* Travail à faire
a) Résumez l'extrait fourni en deux phrases.
b) D'après l'extrait fourni, dans quel but l'une des questions envisage-t-elle d'incarcérer de futurs criminels ? Répondez en une phrase.
c) Recopiez le passage de l'extrait fourni qui commence aux mots « Emmanuel Reuzé et » et se termine après « animent nos sociétés. », en substituant « complice » à « compère ».

Faut pas prendre les cons pour des gens

Emmanuel Reuzé et Nicolas Rouhaud se sont associés pour écrire et dessiner l’un des albums les plus impertinents de cette rentrée. Avec « Faut pas prendre les cons pour des gens », ils stigmatisent la bêtise ordinaire et les incohérences de notre vie en société. Réjouissant.

DES QUESTIONS QUI FÂCHENT

Peut-on remplacer les enseignants par des distributeurs de diplômes ? Faut-il expulser du territoire son bébé ne parlant pas Français ? Doit-on incarcérer de futurs criminels pour éviter qu’ils ne commettent de futurs crimes sur de futures victimes ? Vous ne vous êtes probablement jamais posé ces questions. Nous non plus. Eux, si. Emmanuel Reuzé (« La vraie vie de Didier Super » ou encore « L’Art du 9 e Art » ) et son compère Nicolas Rouhaud nous jettent au visage l’absurdité de notre quotidien et la violence de la bêtise qui animent nos sociétés.

* Lignes fournies
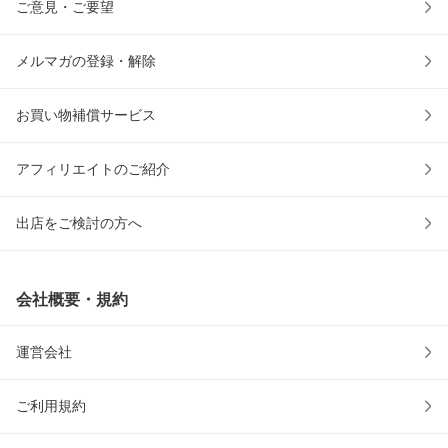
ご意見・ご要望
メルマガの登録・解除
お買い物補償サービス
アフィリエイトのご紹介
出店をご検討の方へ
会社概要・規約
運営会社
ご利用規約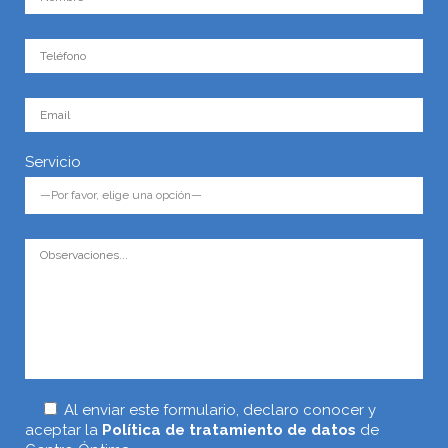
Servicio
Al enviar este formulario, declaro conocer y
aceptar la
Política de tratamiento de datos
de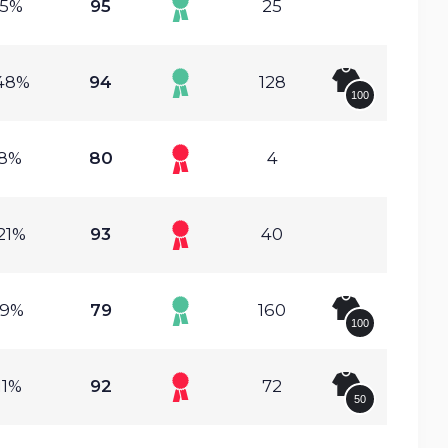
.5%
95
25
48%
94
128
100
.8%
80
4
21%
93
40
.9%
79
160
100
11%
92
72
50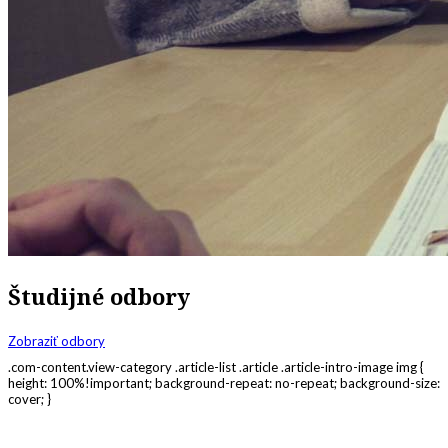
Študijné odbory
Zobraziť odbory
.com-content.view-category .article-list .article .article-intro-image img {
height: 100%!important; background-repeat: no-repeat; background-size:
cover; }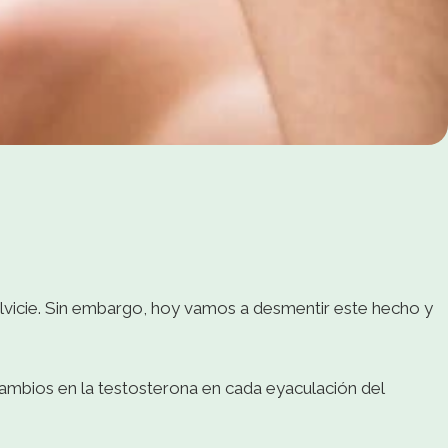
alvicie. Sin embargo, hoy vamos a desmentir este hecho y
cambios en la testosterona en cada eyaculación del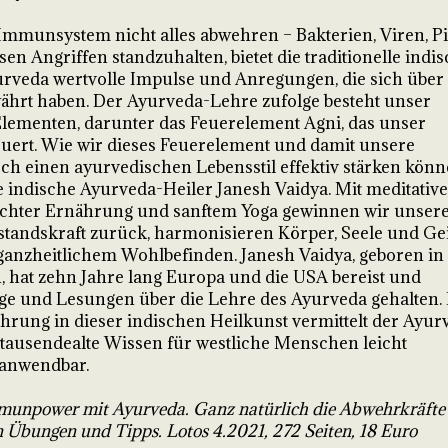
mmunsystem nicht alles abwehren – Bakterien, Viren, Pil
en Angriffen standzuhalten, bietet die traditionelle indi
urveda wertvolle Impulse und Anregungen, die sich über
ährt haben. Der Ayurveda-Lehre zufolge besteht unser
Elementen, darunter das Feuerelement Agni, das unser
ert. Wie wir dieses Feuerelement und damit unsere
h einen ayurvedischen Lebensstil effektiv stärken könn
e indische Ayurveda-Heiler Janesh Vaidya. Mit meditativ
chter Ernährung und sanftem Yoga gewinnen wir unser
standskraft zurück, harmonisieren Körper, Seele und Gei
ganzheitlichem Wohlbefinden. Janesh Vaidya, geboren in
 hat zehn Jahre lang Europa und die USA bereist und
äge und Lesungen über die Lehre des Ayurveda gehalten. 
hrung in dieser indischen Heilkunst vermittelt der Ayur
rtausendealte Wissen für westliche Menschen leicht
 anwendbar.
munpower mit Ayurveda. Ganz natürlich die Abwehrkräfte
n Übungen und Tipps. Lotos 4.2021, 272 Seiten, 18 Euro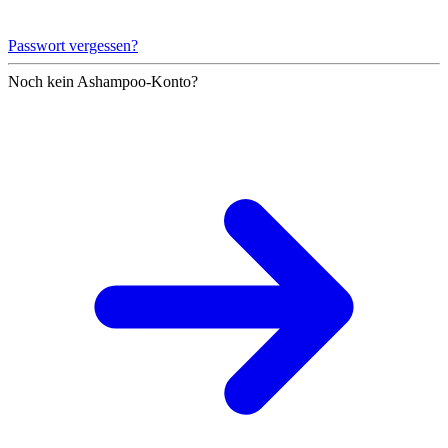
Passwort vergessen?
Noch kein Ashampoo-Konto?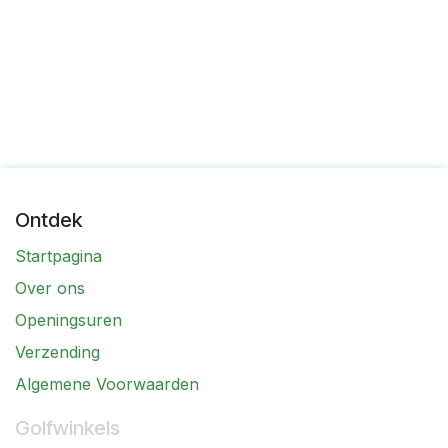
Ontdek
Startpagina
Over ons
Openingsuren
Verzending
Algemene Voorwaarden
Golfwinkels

* * *

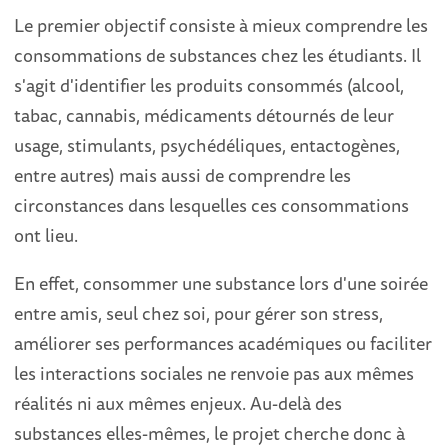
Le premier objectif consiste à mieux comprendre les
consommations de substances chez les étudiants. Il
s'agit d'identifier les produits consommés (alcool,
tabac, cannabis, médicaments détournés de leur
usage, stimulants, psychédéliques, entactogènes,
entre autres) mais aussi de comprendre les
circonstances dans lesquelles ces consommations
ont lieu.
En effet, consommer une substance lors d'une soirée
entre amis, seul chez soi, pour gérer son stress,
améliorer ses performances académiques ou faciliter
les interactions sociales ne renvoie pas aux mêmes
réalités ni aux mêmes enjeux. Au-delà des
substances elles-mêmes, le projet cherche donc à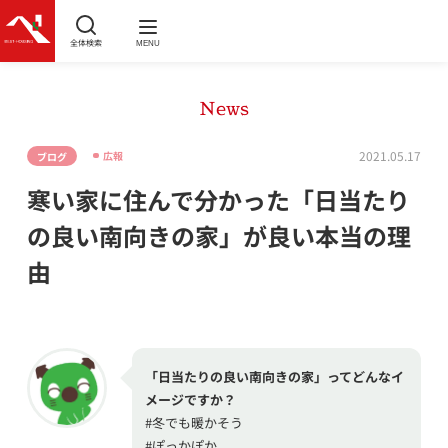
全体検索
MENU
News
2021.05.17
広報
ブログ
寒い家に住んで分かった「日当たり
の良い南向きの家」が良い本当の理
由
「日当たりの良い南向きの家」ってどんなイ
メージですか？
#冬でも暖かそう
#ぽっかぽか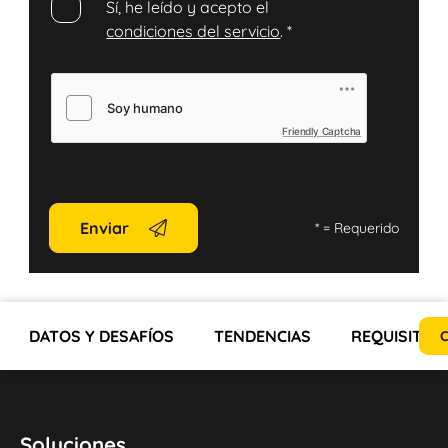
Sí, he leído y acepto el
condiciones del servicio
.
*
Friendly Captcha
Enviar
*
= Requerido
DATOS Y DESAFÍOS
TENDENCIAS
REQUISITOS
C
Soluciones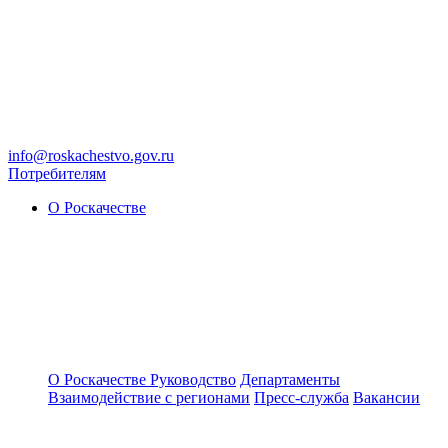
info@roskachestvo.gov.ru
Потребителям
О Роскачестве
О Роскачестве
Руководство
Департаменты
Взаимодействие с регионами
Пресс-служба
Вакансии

* Réponses par tâche
a) Emmanuel Reuzé et Nicolas Rouhaud ont écrit et dessiné ensemble « Faut pas prendre les cons pour des gens », l'un des albums les plus impertinents de la rentrée, qui stigmatise la bêtise ordinaire et les incohérences de notre vie en société. Ils y posent des questions qui fâchent, comme celle de remplacer les enseignants par des distributeurs de diplômes, et nous jettent au visage l'absurdité de notre quotidien et la violence de la bêtise.

b) Il s'agirait de les incarcérer pour éviter qu'ils ne commettent de futurs crimes sur de futures victimes.

c)
Emmanuel Reuzé et Nicolas Rouhaud se sont associés pour écrire et dessiner l’un des albums les plus impertinents de cette rentrée. Avec « Faut pas prendre les cons pour des gens », ils stigmatisent la bêtise ordinaire et les incohérences de notre vie en société. Réjouissant.

DES QUESTIONS QUI FÂCHENT

Peut-on remplacer les enseignants par des distributeurs de diplômes ? Faut-il expulser du territoire son bébé ne parlant pas Français ? Doit-on incarcérer de futurs criminels pour éviter qu’ils ne commettent de futurs crimes sur de futures victimes ? Vous ne vous êtes probablement jamais posé ces questions. Nous non plus. Eux, si. Emmanuel Reuzé (« La vraie vie de Didier Super » ou encore « L’Art du 9 e Art » ) et son complice Nicolas Rouhaud nous jettent au visage l’absurdité de notre quotidien et la violence de la bêtise qui animent nos sociétés.